With just two of us Wilsons along, we hoped to avoid the trouble that seemed to follow us as a group. This had to be better than past family vacations, like the time in Chautauqua, New York, when I crashed my bike into a tree and split open my lip, drinking from a straw for the rest of the week; or the trip to Maine where we dealt with both a gas leak and then a car break-in.
Overall, the Wilson sisters' vacation was turning out much better, except for the biting flies, attracted by the wild ponies who live on the island. We loved watching the ponies on the beach, especially at sunrise, but we hated their horseflies. My sister, who had begun leaning into her leadership strengths, established our routine of spraying each other all over with bug spray the minute we woke up in the morning, and after taking a shower.
One day, a couple days into our trip, she came back from the shower, her long, damp hair turning her shirt dark. The more expensive state park had heated showers and flush toilets, but the national park only had chemical toilets and chilly showers, designed for removing sand quickly. I think this particular day, she might have walked all the way down to the national park's bathhouse, stealing a hot-water shower, so to speak.
She sat at the picnic table, sighed and said, "It feels so good to be clean, but not for long." After smoothing sunblock on her legs and arms, she asked me to help her with her back and then douse her with another bug spray dose.
That's when the French-Canadian guys at the campsite next to us started singing, at the top of their lungs, "Black Hole Sun." We couldn't see them because of the dune that separated our site from theirs, but their exuberant voices wafted to us, along with skunky marijuana fumes. The song clearly meant something to them, because that wouldn't be the last time we heard them singing it. Always in unison, at the top of their lungs, with their lilting accents bending the ends of the words.
My sister and I would look at each other with a smile that said, "There they go again." We'd continue with what we were doing: putting together our lunches or putting on makeup for a trip to the boardwalk. Their group song became our in-joke.
Over the course of our days together, my sister and I got to know each other again, as adults. We talked openly about relationships, about our hopes and dreams, and about silly things, too. It was like a slumber party that lasted for several days. Yes, there were stinging flies and pony poop on the beach, but that brief vacation ranks among the best I've ever taken.
Our friendship flourished in the days and years afterward. Assateague marked the beginning of young adult adventures together, like the sun-blazing music festival where the lead guitarist in a band called Moonboot Lover played guitar with his teeth; or the festival in the woods where we ate some mushrooms and got weirded out by a band who wouldn't stop talking about worms; or the Grape Jam Festival near Erie, Pennsylvania, where Grateful Dead drummer Mickey Hart saw my big camera and grinned at me from the stage, and where Tragically Hip fans from Canada wrapped themselves in Canadian flags and drank way too much Labatt's.
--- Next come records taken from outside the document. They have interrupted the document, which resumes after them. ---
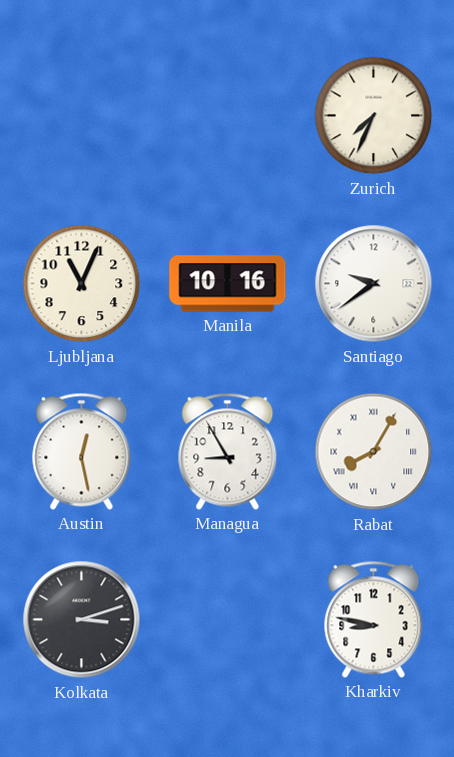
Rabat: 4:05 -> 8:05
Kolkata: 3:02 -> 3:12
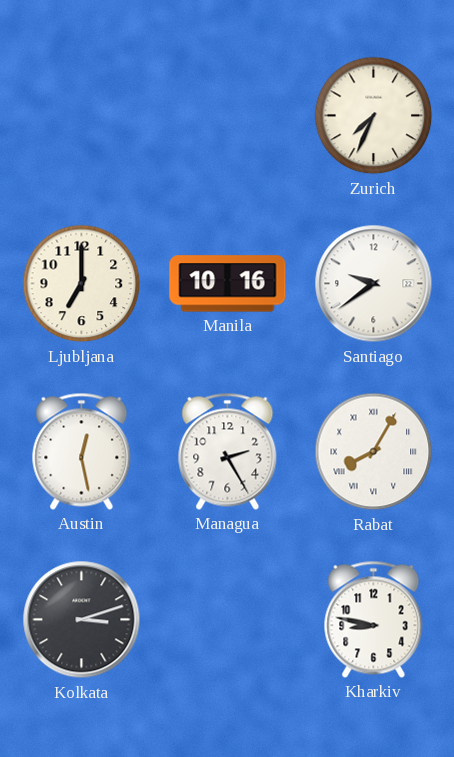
Ljubljana: 11:04 -> 7:00
Managua: 8:55 -> 2:25
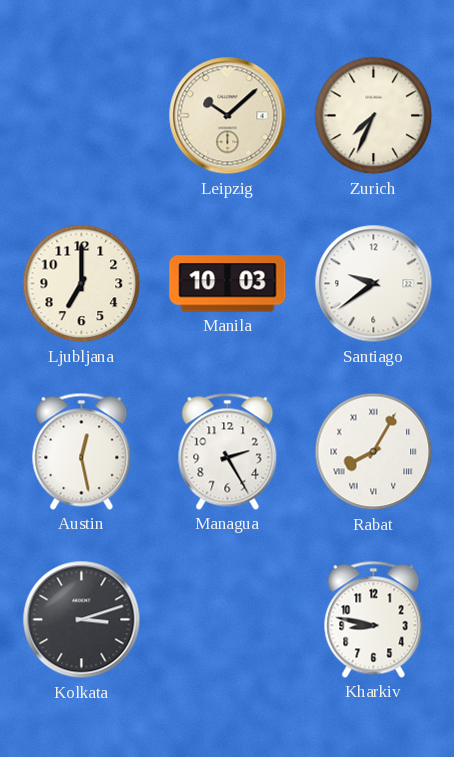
Leipzig: none -> 10:08
Manila: 10:16 -> 10:03
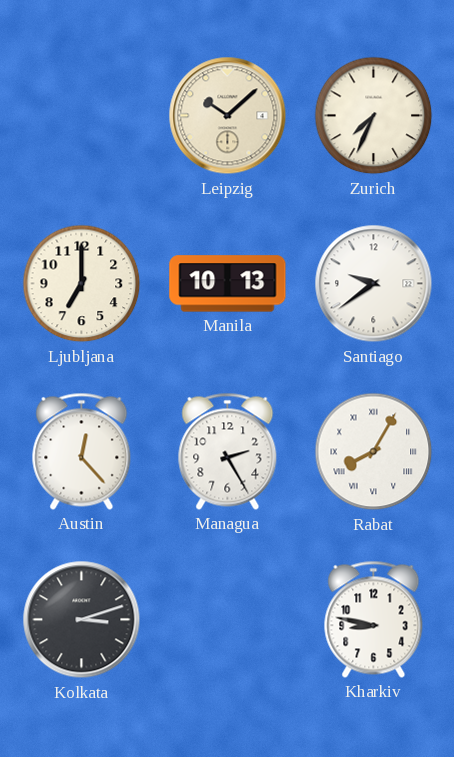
Manila: 10:03 -> 10:13
Austin: 12:28 -> 12:23
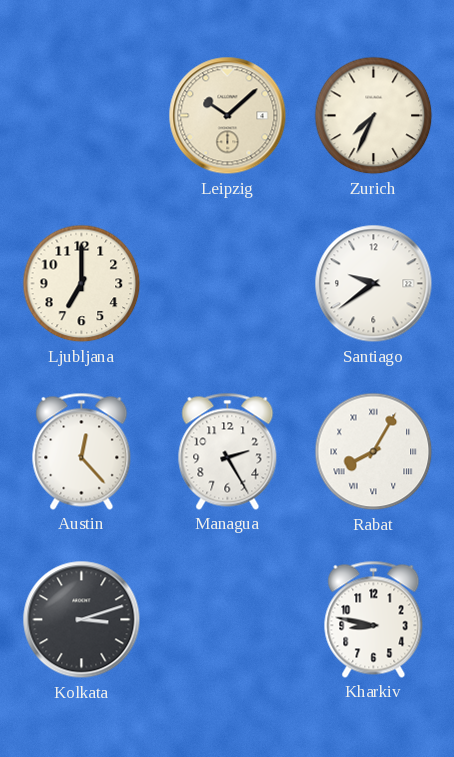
Manila: 10:13 -> none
Those days may be long gone, but we've replaced them with family trips. All three siblings gather with our children and our father, tempting fate by gathering too many Wilsons together. Jamming into rented cabins, or into my sister's surprisingly spacious little house, we spend our days at museums or beaches, where our kids play and we talk until the sun goes down.
So many memories later, and still, the minute I hear that song, I can't help singing along. At the top of my lungs. In a French accent.